Cosineau and Mauny present a type suitable for modeling terms with variables convenient for applications involving variables and substitutions. It is defined like this:
(*term_types.ml*)
type (α, β) term =
| Term of α * (α, β) term list
| Var of β
Analyzing syntax
To proceed, let us restrict our attention to the type
(string, string) term
. The concrete syntax we use for such expressions is parenthesized.
- a (t1, ..., tn) is the syntax of
Term (a, [t1; ...; tn])
We disambiguate variables from constants by representing constants as functions applied to an empty list of arguments
- a (b (), c) is the syntax of
Term ("a", [Term ("b", []); Var "c"])
We start towards a function to analyze syntax. First the lexer.
(*lexer.mll*)
{
open Parser (*The type token is defined in parser.mli.*)
}
let alpha=['a'-'z' 'A'-'Z']
rule token = parse
[' ' '\t' '\n'] (* skip blanks *) { token lexbuf }
| '(' { LPAREN }
| ')' { RPAREN }
| ',' { COMMA }
| ((alpha)(alpha)*) as s { STRING s}
| eof { EOI }
Now the parser.
/*parser.mly*/
%token STRING
%token LPAREN RPAREN COMMA EOI
%start main
%type <(string, string) Term_types.term> main
%%
main:
| exp EOI { $1 }
;
exp:
| tag exp_more
{
match $2 with
| None -> Term_types.Var $1
| Some l -> Term_types.Term ($1, l)
}
;
exp_more:
| /*nothing*/ { None }
| LPAREN exp_list RPAREN { Some $2 }
;
exp_list:
| /*nothing*/ { [] }
| exp exp_list_more { $1::$2 }
;
exp_list_more:
| /*nothing*/ {[]}
| COMMA exp exp_list_more { $2::$3 }
;
tag:
| STRING { $1 }
;
With these pieces in place we can write the analyzer
term_of_string
like so
(*term.ml*)
let term_of_string s =
let parse_buf lexbuf =
try Parser.main Lexer.token lexbuf
with
| Parsing.Parse_error ->
begin
let curr = lexbuf.Lexing.lex_curr_p in
let line = curr.Lexing.pos_lnum in
let cnum = curr.Lexing.pos_cnum - curr.Lexing.pos_bol in
let tok = Lexing.lexeme lexbuf in
raise
(Failure
(Printf.sprintf
"file \"\", line %d, character %d\n\Error : Syntax error \"%s\"" line cnum tok))
end
in parse_buf (Lexing.from_string s)
Reverse parsing is done with
string_of_term
:
let rec string_of_term (t:(string, string)term) : string =
let string_of_list (f:α -> string) (l:α list) : string =
"(" ^ String.concat "," (List.map f l) ^ ")" in
match t with
| Term (s, tl) -> Printf.sprintf "%s" (s^(string_of_list string_of_term tl))
| Var s -> s
A simple function for printing a term then goes like this:
let print_term (t:(string, string) term) : unit = Printf.printf "%s" (string_of_term t)
For example, this program
let tt = term_of_string "a(b(), c)" in print_term tt
prints "a(b(), c)" recovering the input as we'd hope.
Traversal
The function
term_trav
is a workhorse for doing computations over terms. It generalizes all functions defined by recursion on the structure of a term.

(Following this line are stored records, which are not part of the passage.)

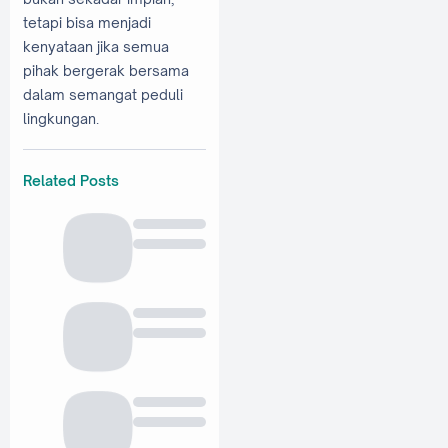
tetapi bisa menjadi
kenyataan jika semua
pihak bergerak bersama
dalam semangat peduli
lingkungan.
Related Posts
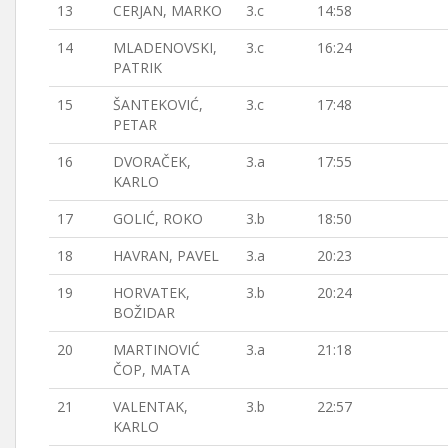
13
CERJAN, MARKO
3.c
14:58
14
MLADENOVSKI,
3.c
16:24
PATRIK
15
ŠANTEKOVIĆ,
3.c
17:48
PETAR
16
DVORAČEK,
3.a
17:55
KARLO
17
GOLIĆ, ROKO
3.b
18:50
18
HAVRAN, PAVEL
3.a
20:23
19
HORVATEK,
3.b
20:24
BOŽIDAR
20
MARTINOVIĆ
3.a
21:18
ČOP, MATA
21
VALENTAK,
3.b
22:57
KARLO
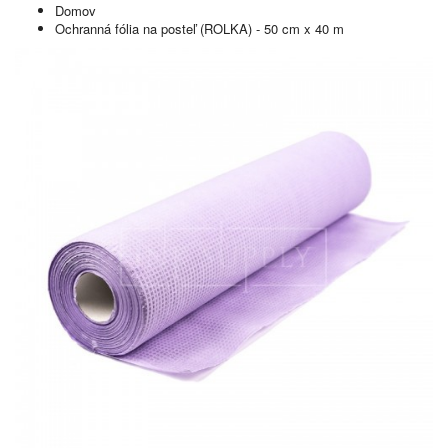
Domov
Ochranná fólia na posteľ (ROLKA) - 50 cm x 40 m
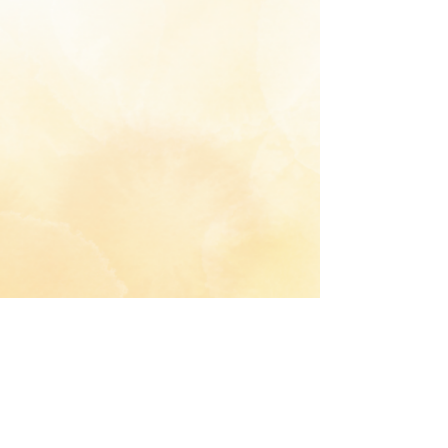
Wala kaming anumang
produktong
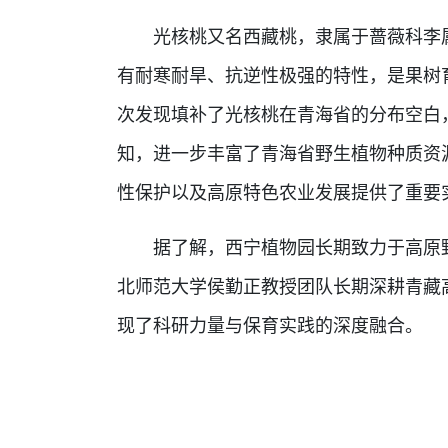
光核桃又名西藏桃，隶属于蔷薇科李属
有耐寒耐旱、抗逆性极强的特性，是果树
次发现填补了光核桃在青海省的分布空白
知，进一步丰富了青海省野生植物种质资
性保护以及高原特色农业发展提供了重要
据了解，西宁植物园长期致力于高原野
北师范大学侯勤正教授团队长期深耕青藏
现了科研力量与保育实践的深度融合。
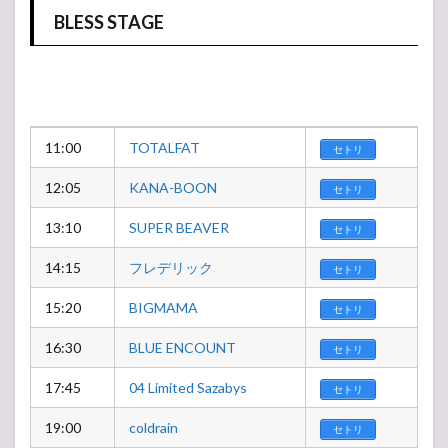
BLESS STAGE
11:00
TOTALFAT
セトリ
12:05
KANA-BOON
セトリ
13:10
SUPER BEAVER
セトリ
14:15
フレデリック
セトリ
15:20
BIGMAMA
セトリ
16:30
BLUE ENCOUNT
セトリ
17:45
04 Limited Sazabys
セトリ
19:00
coldrain
セトリ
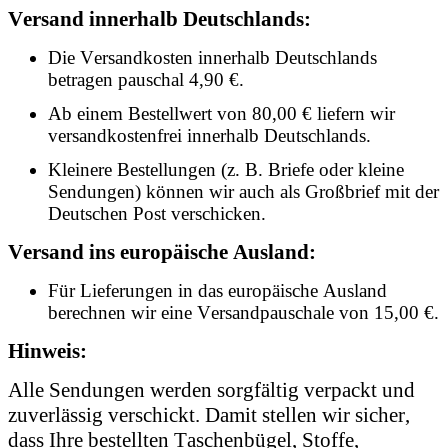
Versand innerhalb Deutschlands:
Die Versandkosten innerhalb Deutschlands
betragen pauschal 4,90 €.
Ab einem Bestellwert von 80,00 € liefern wir
versandkostenfrei innerhalb Deutschlands.
Kleinere Bestellungen (z. B. Briefe oder kleine
Sendungen) können wir auch als Großbrief mit der
Deutschen Post verschicken.
Versand ins europäische Ausland:
Für Lieferungen in das europäische Ausland
berechnen wir eine Versandpauschale von 15,00 €.
Hinweis:
Alle Sendungen werden sorgfältig verpackt und
zuverlässig verschickt. Damit stellen wir sicher,
dass Ihre bestellten Taschenbügel, Stoffe,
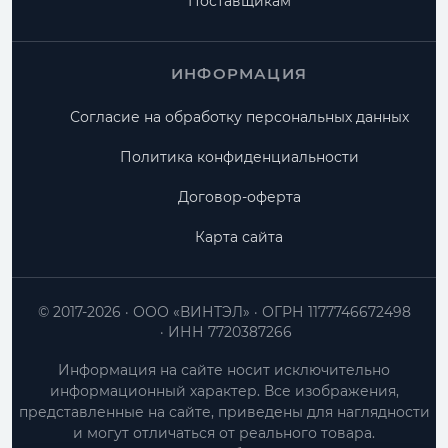
Поставщикам
ИНФОРМАЦИЯ
Согласие на обработку персональных данных
Политика конфиденциальности
Договор-оферта
Карта сайта
© 2017-2026
ООО «ВИНТЭЛ»
ОГРН 1177746672498
ИНН 7720387266
Информация на сайте носит исключительно
информационный характер. Все изображения,
представленные на сайте, приведены для наглядности
и могут отличаться от реального товара.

(* [term_trav] is a generalization of all functions defined by
recusion on the structure of an [(α, β) term] - a homomorphism.
The definition of [term_trav] below gives the following signature.
{[
val term_trav : (α * β -> γ) ->
(γ -> β -> β) -> β -> (δ -> γ) -> (α, δ) term -> γ
]}
Proof:
Assume [term_trav] to operate on arguments of type [(α, δ)
term]. It "returns" either via [f] or [v], and so [f], [v] and
[term_trav] must share the same return type, [γ] say.
Since the intermediate list results from recursive calls to
[term_trav] then it must have type [γ list]. This means [g] must
be of type [γ -> β -> β] for some type [β] which fixes [x] to
[β] whilst completing [f] as [α * β -> γ].
Lastly [v] takes arguments of type [δ] meaning it types to [δ ->
γ].
*)
let rec term_trav f g x v = function
| Term (a, tl) ->
let l = List.map (term_trav f g x v) tl in
let res = List.fold_right g l x in
f (a, res)
| Var b -> v b
For a trivial example, we can express a function to compute the "size" of a term this way:
let term_size (t:(α, β) term) : int =
(term_trav (fun (_, s) -> s + 1) (fun x y -> x + y) 0 (fun _ -> 1))
t
I appreciate there's an efficiency gain to be had by eliminating the intermediate list in
term_trav
but the resulting function definition is more challenging to reason about (well, at least for me).